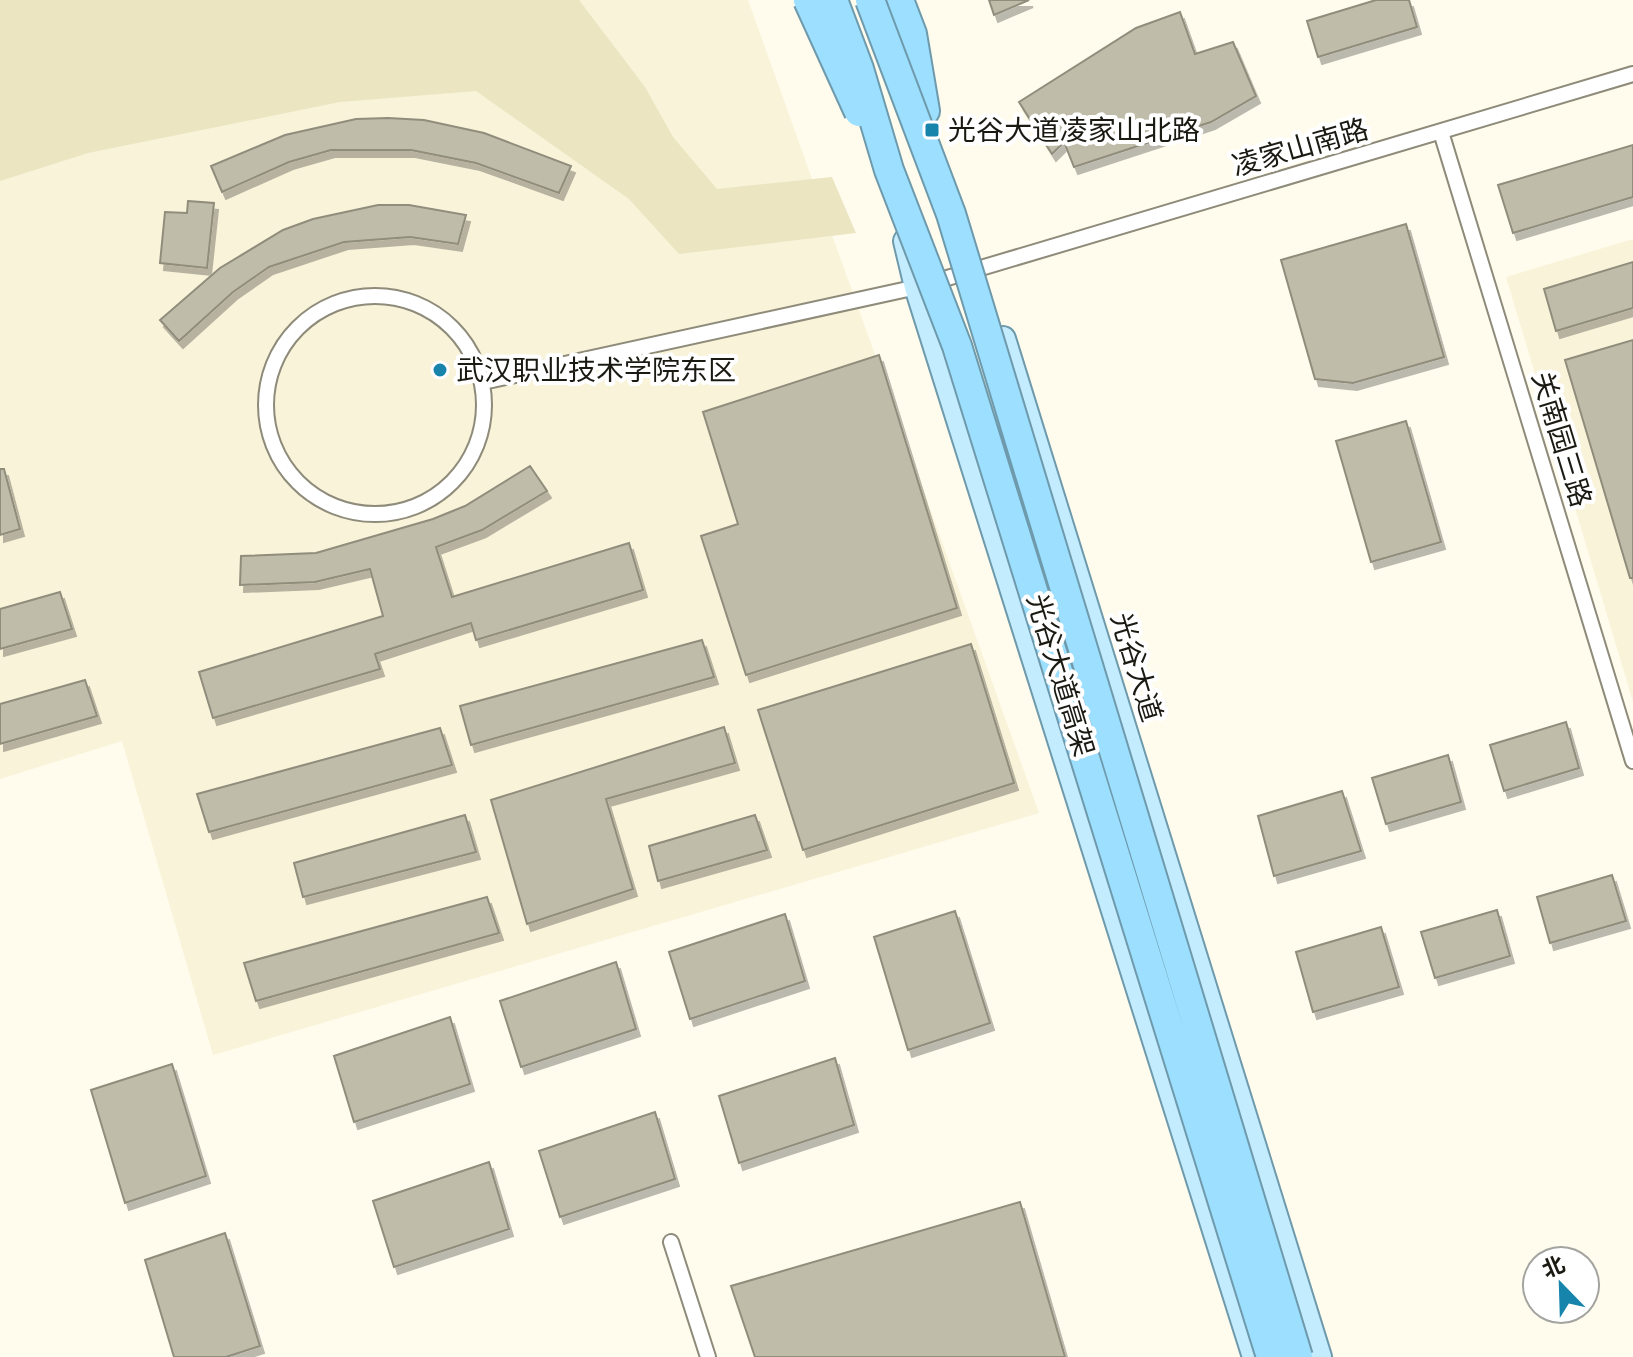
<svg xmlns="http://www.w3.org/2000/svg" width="1633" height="1357" font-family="'PT Serif','Noto Sans SC',serif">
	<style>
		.built { fill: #f8f3d9 }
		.green { fill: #ece5c2 }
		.building { fill: #c0bcaa; stroke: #908d7c; stroke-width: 2; filter: url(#shadow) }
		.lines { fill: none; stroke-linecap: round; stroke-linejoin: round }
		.street-casing { stroke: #8e8b7a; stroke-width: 18 }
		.primary-casing { stroke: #6e9aac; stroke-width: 28 }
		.highway-casing { stroke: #6e9aac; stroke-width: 32 }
		.street { stroke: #fff; stroke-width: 14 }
		.primary { stroke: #c4ecff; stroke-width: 24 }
		.highway { stroke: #9cdfff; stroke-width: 28 }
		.highway-bridge-casing { stroke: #6e9aac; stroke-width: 32; stroke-linecap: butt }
		.highway-bridge { stroke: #9cdfff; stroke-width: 28 }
		.poi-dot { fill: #1784ac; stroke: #fff; stroke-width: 3 }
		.labels { text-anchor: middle; stroke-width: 8; stroke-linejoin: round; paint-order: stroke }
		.poi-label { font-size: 28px; fill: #1a1912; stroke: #fff; text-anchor: start }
		.street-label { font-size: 28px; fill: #1a1912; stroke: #fff }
	</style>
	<defs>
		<filter id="shadow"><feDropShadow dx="4" dy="7" stdDeviation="0" flood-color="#0004"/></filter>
	</defs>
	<rect width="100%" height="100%" fill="#fffced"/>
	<!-- built -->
	<path class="built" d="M0 0H748L1039 813 213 1055 122 741 0 779Z
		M1633 239V702L1506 277Z"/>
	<!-- green -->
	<path class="green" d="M0 0H579L645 87 673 137 717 189 832 177 856 233 679 254 629 199 476 91 340 102 88 153 0 181Z"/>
	<!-- building -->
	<path class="building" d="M989 0H1029L994 15Z
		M1376 0H1409L1417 27 1318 57 1307 21Z
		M1180 12 1195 54 1233 42 1256 96 1211 122 1074 167 1064 142 1052 154 1019 102 1136 28Z
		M388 118 424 120 484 133 571 166 559 193 476 163 411 150H331L289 162 222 192 211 166 285 135 356 119Z
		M1633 145V197L1513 233 1498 185Z
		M188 201 214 203 207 268 160 263 165 212 187 213Z
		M378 205H409L466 215 458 244 410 237 344 242 269 267 233 292 179 341 160 320 220 268 283 230 313 219Z
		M1406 224 1444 357 1353 383 1315 379 1281 260Z
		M1633 262V308L1556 331 1544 289Z
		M1633 340V578H1630L1565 360Z
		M879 355 957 608 746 675 701 536 738 524 703 412Z
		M1406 421 1441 542 1371 562 1336 441Z
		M530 466 547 491 482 530 436 547 452 597 629 543 643 590 476 640 471 623 375 654 380 669 213 718 199 672 383 616 370 569 315 582 240 585 241 556 316 553 433 519 465 506Z
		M0 469H4L20 529 0 535Z
		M60 592 72 629 0 649V609Z
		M702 640 714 677 471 745 460 706Z
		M971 644 1014 783 803 850 758 710Z
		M85 680 97 716 0 744V704Z
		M1566 722 1579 768 1504 791 1490 745Z
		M724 727 735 763 606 799 633 889 527 924 491 800Z
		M440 728 452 765 209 832 197 794Z
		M1448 755 1461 802 1386 824 1372 778Z
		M1342 791 1361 851 1274 876 1258 816Z
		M465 815 476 852 303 897 294 863Z
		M755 815 767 850 658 881 649 846Z
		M1612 875 1626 921 1550 943 1537 897Z
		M487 897 499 933 256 1001 244 963Z
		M1497 910 1510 956 1435 978 1421 932Z
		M955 911 990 1023 908 1050 874 937Z
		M785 914 805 981 690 1019 669 952Z
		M1381 927 1399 987 1313 1012 1296 952Z
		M616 962 636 1029 521 1067 500 1001Z
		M450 1017 470 1084 354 1122 334 1056Z
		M835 1058 854 1125 739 1163 719 1096Z
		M172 1064 206 1176 125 1203 91 1090Z
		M655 1112 675 1179 560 1217 539 1151Z
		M489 1162 509 1229 394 1267 373 1201Z
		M1020 1202 1065 1357H755L731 1286Z
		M225 1233 260 1346 226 1357H174L145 1260Z"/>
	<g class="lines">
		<!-- street casing -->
		<g class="street-casing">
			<path id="street" d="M1441 132 1633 761
				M266 405a109 109 0 1 1 218 0a109 109 0 1 1-218 0Z
				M483 382 917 287 1633 74
				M671 1242 708 1357"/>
		</g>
		<!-- primary casing -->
		<g class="primary-casing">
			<path id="primary" d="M906 241 917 287 1255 1357
				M1003 339 1319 1357"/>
		</g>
		<!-- highway casing -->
		<g class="highway-casing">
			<path id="highway" d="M899 0 912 34 925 111"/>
		</g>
		<!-- street -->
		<use href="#street" class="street"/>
		<!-- primary -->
		<use href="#primary" class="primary"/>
		<!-- highway -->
		<use href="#highway" class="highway"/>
		<!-- highway-bridge casing -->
		<g class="highway-bridge-casing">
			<path id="highway-bridge" d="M808 0 859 112
				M833 0 859 69 889 170 957 346 1271 1357
				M870 0 951 214 1298 1357"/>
		</g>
		<!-- highway-bridge -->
		<use href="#highway-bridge" class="highway-bridge"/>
	</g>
	<!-- markers -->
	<g class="poi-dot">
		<rect x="924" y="122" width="16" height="16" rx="4"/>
		<circle cx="440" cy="370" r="8"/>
	</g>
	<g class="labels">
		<!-- poi labels -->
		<g class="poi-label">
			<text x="948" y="140">光谷大道凌家山北路</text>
			<text x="456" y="380">武汉职业技术学院东区</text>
		</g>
		<!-- street labels -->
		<g class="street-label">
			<text transform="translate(1300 147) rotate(-16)" y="10">凌家山南路</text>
			<text transform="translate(1562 439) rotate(73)" y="10">关南园三路</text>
			<text transform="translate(1137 667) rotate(73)" y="10">光谷大道</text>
			<text transform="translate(1061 675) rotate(73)" y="10">光谷大道高架</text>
		</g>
	</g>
	<!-- north arrow -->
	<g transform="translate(1561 1285) rotate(337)"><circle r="38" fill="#ffffff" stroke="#a3a3a0" stroke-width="2"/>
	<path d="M0-6L14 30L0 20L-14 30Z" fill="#1784ac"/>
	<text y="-12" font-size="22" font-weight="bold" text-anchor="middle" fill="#1a1912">北</text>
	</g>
</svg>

============

Your goal:
Every record above should be transcribed exactly; the pictures stay out of the copy.

Finished exercise:
<svg xmlns="http://www.w3.org/2000/svg" width="1633" height="1357" font-family="'PT Serif','Noto Sans SC',serif">
	<style>
		.built { fill: #f8f3d9 }
		.green { fill: #ece5c2 }
		.building { fill: #c0bcaa; stroke: #908d7c; stroke-width: 2; filter: url(#shadow) }
		.lines { fill: none; stroke-linecap: round; stroke-linejoin: round }
		.street-casing { stroke: #8e8b7a; stroke-width: 18 }
		.primary-casing { stroke: #6e9aac; stroke-width: 28 }
		.highway-casing { stroke: #6e9aac; stroke-width: 32 }
		.street { stroke: #fff; stroke-width: 14 }
		.primary { stroke: #c4ecff; stroke-width: 24 }
		.highway { stroke: #9cdfff; stroke-width: 28 }
		.highway-bridge-casing { stroke: #6e9aac; stroke-width: 32; stroke-linecap: butt }
		.highway-bridge { stroke: #9cdfff; stroke-width: 28 }
		.poi-dot { fill: #1784ac; stroke: #fff; stroke-width: 3 }
		.labels { text-anchor: middle; stroke-width: 8; stroke-linejoin: round; paint-order: stroke }
		.poi-label { font-size: 28px; fill: #1a1912; stroke: #fff; text-anchor: start }
		.street-label { font-size: 28px; fill: #1a1912; stroke: #fff }
	</style>
	<defs>
		<filter id="shadow"><feDropShadow dx="4" dy="7" stdDeviation="0" flood-color="#0004"/></filter>
	</defs>
	<rect width="100%" height="100%" fill="#fffced"/>
	<!-- built -->
	<path class="built" d="M0 0H748L1039 813 213 1055 122 741 0 779Z
		M1633 239V702L1506 277Z"/>
	<!-- green -->
	<path class="green" d="M0 0H579L645 87 673 137 717 189 832 177 856 233 679 254 629 199 476 91 340 102 88 153 0 181Z"/>
	<!-- building -->
	<path class="building" d="M989 0H1029L994 15Z
		M1376 0H1409L1417 27 1318 57 1307 21Z
		M1180 12 1195 54 1233 42 1256 96 1211 122 1074 167 1064 142 1052 154 1019 102 1136 28Z
		M388 118 424 120 484 133 571 166 559 193 476 163 411 150H331L289 162 222 192 211 166 285 135 356 119Z
		M1633 145V197L1513 233 1498 185Z
		M188 201 214 203 207 268 160 263 165 212 187 213Z
		M378 205H409L466 215 458 244 410 237 344 242 269 267 233 292 179 341 160 320 220 268 283 230 313 219Z
		M1406 224 1444 357 1353 383 1315 379 1281 260Z
		M1633 262V308L1556 331 1544 289Z
		M1633 340V578H1630L1565 360Z
		M879 355 957 608 746 675 701 536 738 524 703 412Z
		M1406 421 1441 542 1371 562 1336 441Z
		M530 466 547 491 482 530 436 547 452 597 629 543 643 590 476 640 471 623 375 654 380 669 213 718 199 672 383 616 370 569 315 582 240 585 241 556 316 553 433 519 465 506Z
		M0 469H4L20 529 0 535Z
		M60 592 72 629 0 649V609Z
		M702 640 714 677 471 745 460 706Z
		M971 644 1014 783 803 850 758 710Z
		M85 680 97 716 0 744V704Z
		M1566 722 1579 768 1504 791 1490 745Z
		M724 727 735 763 606 799 633 889 527 924 491 800Z
		M440 728 452 765 209 832 197 794Z
		M1448 755 1461 802 1386 824 1372 778Z
		M1342 791 1361 851 1274 876 1258 816Z
		M465 815 476 852 303 897 294 863Z
		M755 815 767 850 658 881 649 846Z
		M1612 875 1626 921 1550 943 1537 897Z
		M487 897 499 933 256 1001 244 963Z
		M1497 910 1510 956 1435 978 1421 932Z
		M955 911 990 1023 908 1050 874 937Z
		M785 914 805 981 690 1019 669 952Z
		M1381 927 1399 987 1313 1012 1296 952Z
		M616 962 636 1029 521 1067 500 1001Z
		M450 1017 470 1084 354 1122 334 1056Z
		M835 1058 854 1125 739 1163 719 1096Z
		M172 1064 206 1176 125 1203 91 1090Z
		M655 1112 675 1179 560 1217 539 1151Z
		M489 1162 509 1229 394 1267 373 1201Z
		M1020 1202 1065 1357H755L731 1286Z
		M225 1233 260 1346 226 1357H174L145 1260Z"/>
	<g class="lines">
		<!-- street casing -->
		<g class="street-casing">
			<path id="street" d="M1441 132 1633 761
				M266 405a109 109 0 1 1 218 0a109 109 0 1 1-218 0Z
				M483 382 917 287 1633 74
				M671 1242 708 1357"/>
		</g>
		<!-- primary casing -->
		<g class="primary-casing">
			<path id="primary" d="M906 241 917 287 1255 1357
				M1003 339 1319 1357"/>
		</g>
		<!-- highway casing -->
		<g class="highway-casing">
			<path id="highway" d="M899 0 912 34 925 111"/>
		</g>
		<!-- street -->
		<use href="#street" class="street"/>
		<!-- primary -->
		<use href="#primary" class="primary"/>
		<!-- highway -->
		<use href="#highway" class="highway"/>
		<!-- highway-bridge casing -->
		<g class="highway-bridge-casing">
			<path id="highway-bridge" d="M808 0 859 112
				M833 0 859 69 889 170 957 346 1271 1357
				M870 0 951 214 1298 1357"/>
		</g>
		<!-- highway-bridge -->
		<use href="#highway-bridge" class="highway-bridge"/>
	</g>
	<!-- markers -->
	<g class="poi-dot">
		<rect x="924" y="122" width="16" height="16" rx="4"/>
		<circle cx="440" cy="370" r="8"/>
	</g>
	<g class="labels">
		<!-- poi labels -->
		<g class="poi-label">
			<text x="948" y="140">光谷大道凌家山北路</text>
			<text x="456" y="380">武汉职业技术学院东区</text>
		</g>
		<!-- street labels -->
		<g class="street-label">
			<text transform="translate(1300 147) rotate(-16)" y="10">凌家山南路</text>
			<text transform="translate(1562 439) rotate(73)" y="10">关南园三路</text>
			<text transform="translate(1137 667) rotate(73)" y="10">光谷大道</text>
			<text transform="translate(1061 675) rotate(73)" y="10">光谷大道高架</text>
		</g>
	</g>
	<!-- north arrow -->
	<g transform="translate(1561 1285) rotate(337)"><circle r="38" fill="#ffffff" stroke="#a3a3a0" stroke-width="2"/>
	<path d="M0-6L14 30L0 20L-14 30Z" fill="#1784ac"/>
	<text y="-12" font-size="22" font-weight="bold" text-anchor="middle" fill="#1a1912">北</text>
	</g>
</svg>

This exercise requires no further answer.